The trials mostly compared men who took a daily dose of at least 75 milligrams of aspirin for heart problems with people who took a placebo or another drug. On average, the studies lasted at least four years.

Researchers used national cancer registries to get information on participants after the studies ended, though they weren't sure how many aspirin takers continued using it or how many people in the comparison groups may have started.

The researchers said that the projected risk after two decades of dying from cancers like lung and prostate would be 20 percent lower in groups who had taken aspirin and 35 percent lower for gastrointestinal cancers like colon cancer.
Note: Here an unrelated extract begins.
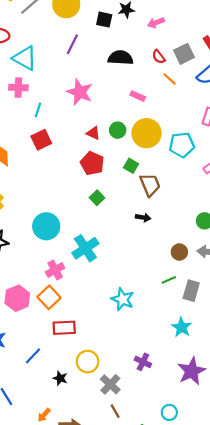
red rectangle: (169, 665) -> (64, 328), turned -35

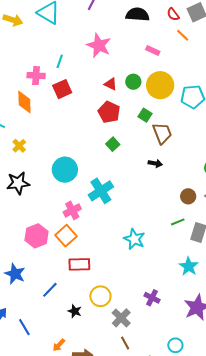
pink cross: (18, 88) -> (36, 76), moved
These odds are figured from smaller numbers; there were 326 lung cancer deaths in all, for example. Only one-third of people in the analysis were women, not enough to calculate any estimates for breast cancer. There appeared to be no benefit to taking more than 75 milligrams daily.

The analysis excluded a high-quality experiment that tested aspirin every other day in nearly 40,000 U.S. women. In that trial, no reduction in cancer risk was seen except for lung cancer deaths.

No funding was provided for the new Lancet analysis but several of the authors have been paid for work for companies that make aspirin and similar drugs.

Scientists said it would take some time to digest the study results and figure out which people should take aspirin.

Eric Jacobs, an American Cancer Society epidemiologist, called it a "major contribution" and said the study results, in addition to previous research, suggested aspirin's effects on the risk of dying from several cancers "appear likely."